[Stored data entries]
=== Section Start ===
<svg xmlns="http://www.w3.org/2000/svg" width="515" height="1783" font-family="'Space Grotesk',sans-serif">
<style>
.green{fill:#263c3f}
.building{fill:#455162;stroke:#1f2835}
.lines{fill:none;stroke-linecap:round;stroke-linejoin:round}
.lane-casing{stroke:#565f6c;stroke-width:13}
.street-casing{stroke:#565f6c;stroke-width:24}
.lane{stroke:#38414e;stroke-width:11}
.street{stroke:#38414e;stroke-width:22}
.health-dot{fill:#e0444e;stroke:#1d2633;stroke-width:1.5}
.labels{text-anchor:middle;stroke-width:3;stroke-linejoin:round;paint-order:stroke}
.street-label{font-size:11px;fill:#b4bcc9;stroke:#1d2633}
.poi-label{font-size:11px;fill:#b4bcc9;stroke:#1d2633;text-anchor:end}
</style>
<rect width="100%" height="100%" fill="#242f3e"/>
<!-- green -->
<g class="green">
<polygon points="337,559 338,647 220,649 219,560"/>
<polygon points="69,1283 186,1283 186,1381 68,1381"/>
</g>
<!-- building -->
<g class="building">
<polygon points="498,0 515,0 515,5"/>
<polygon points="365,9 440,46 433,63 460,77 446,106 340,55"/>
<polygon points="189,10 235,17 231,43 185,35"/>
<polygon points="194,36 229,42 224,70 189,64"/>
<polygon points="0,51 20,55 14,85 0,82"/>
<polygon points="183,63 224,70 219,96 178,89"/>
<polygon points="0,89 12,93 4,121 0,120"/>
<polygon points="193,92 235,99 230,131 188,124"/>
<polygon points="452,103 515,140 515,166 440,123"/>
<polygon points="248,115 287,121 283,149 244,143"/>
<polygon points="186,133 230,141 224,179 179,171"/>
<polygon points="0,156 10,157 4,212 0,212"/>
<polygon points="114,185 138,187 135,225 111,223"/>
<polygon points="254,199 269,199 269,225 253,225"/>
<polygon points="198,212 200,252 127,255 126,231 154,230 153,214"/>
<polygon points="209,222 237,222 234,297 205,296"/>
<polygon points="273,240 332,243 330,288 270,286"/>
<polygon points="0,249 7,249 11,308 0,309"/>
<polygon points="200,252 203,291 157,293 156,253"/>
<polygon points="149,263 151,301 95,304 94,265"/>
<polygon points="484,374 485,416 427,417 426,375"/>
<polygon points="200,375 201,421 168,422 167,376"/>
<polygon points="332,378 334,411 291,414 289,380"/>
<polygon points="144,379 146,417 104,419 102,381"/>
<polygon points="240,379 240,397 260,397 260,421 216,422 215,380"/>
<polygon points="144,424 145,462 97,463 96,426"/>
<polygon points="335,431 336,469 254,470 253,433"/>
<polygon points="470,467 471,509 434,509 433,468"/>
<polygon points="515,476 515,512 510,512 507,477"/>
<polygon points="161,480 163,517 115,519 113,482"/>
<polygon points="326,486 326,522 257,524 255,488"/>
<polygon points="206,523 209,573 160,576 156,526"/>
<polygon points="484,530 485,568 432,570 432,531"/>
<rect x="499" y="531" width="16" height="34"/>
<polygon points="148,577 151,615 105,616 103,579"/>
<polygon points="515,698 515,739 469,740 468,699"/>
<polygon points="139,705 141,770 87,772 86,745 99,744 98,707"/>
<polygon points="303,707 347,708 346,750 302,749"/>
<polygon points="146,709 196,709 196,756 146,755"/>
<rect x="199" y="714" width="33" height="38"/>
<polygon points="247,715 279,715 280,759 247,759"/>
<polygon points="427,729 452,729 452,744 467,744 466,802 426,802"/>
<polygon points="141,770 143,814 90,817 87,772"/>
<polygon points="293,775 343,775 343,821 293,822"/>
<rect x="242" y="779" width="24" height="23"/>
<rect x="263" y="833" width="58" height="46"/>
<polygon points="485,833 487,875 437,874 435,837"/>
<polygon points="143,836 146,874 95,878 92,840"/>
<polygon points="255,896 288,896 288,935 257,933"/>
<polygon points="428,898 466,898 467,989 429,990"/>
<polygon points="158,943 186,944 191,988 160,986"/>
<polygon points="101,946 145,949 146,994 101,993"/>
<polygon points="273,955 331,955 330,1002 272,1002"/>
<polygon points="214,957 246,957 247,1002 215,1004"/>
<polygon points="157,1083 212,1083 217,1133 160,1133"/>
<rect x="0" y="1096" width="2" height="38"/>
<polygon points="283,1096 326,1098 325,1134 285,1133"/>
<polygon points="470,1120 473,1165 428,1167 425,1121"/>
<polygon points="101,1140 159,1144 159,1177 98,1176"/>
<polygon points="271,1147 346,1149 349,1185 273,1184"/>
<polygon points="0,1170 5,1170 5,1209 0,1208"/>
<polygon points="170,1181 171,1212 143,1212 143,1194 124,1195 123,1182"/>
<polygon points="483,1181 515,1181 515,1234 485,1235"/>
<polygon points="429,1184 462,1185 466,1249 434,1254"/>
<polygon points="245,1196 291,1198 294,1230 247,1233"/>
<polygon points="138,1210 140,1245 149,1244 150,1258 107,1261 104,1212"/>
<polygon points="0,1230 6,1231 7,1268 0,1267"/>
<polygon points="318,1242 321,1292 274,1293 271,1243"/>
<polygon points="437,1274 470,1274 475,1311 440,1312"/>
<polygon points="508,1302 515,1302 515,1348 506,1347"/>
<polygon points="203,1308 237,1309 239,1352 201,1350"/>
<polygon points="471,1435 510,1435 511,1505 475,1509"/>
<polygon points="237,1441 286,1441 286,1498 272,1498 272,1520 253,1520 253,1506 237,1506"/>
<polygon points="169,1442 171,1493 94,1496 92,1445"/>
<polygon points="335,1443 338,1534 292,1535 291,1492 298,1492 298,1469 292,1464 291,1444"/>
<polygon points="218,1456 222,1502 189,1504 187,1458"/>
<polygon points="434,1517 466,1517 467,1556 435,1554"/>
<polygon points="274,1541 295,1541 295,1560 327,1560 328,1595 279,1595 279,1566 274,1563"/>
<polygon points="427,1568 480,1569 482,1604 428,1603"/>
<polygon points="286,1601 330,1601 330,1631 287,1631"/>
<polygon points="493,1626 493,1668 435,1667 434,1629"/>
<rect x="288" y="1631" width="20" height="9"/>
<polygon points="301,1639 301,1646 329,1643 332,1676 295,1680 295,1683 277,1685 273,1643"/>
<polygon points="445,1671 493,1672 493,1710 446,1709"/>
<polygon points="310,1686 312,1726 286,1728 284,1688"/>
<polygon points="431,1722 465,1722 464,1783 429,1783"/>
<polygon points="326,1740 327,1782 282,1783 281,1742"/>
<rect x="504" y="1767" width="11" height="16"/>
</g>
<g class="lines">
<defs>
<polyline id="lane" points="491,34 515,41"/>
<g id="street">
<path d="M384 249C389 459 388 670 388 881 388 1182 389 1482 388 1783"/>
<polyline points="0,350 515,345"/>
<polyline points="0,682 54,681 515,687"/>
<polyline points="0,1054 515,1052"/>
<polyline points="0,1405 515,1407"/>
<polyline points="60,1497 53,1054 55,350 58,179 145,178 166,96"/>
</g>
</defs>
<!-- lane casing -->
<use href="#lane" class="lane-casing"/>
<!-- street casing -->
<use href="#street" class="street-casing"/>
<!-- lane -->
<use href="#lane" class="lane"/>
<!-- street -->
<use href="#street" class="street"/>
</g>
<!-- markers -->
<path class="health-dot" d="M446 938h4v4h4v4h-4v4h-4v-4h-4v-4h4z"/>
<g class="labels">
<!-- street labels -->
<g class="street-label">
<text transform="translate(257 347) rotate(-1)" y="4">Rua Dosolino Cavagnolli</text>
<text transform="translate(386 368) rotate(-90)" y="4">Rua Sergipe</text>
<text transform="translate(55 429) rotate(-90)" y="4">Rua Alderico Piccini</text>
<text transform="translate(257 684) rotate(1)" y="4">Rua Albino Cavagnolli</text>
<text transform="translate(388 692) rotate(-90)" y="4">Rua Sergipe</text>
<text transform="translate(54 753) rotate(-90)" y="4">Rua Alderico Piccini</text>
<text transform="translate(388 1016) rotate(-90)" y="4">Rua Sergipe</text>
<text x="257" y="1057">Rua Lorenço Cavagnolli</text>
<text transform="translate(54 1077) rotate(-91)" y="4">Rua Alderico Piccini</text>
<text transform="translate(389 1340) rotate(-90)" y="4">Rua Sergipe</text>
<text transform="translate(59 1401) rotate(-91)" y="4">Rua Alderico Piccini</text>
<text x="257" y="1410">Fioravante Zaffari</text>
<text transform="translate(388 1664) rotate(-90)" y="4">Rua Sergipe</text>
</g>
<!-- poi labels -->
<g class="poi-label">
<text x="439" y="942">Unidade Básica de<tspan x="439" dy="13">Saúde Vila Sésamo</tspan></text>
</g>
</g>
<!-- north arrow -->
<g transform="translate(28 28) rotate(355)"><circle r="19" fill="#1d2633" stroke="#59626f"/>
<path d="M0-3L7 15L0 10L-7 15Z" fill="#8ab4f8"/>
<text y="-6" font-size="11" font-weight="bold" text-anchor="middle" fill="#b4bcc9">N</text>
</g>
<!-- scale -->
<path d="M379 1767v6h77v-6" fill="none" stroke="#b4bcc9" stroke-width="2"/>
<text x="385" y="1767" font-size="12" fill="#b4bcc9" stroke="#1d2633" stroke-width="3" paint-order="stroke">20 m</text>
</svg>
=== Section End ===
▸ **Task objective**
Your task is to copy each line of the data above that holds "none".

▸ **Answer**
.lines{fill:none;stroke-linecap:round;stroke-linejoin:round}
<path d="M379 1767v6h77v-6" fill="none" stroke="#b4bcc9" stroke-width="2"/>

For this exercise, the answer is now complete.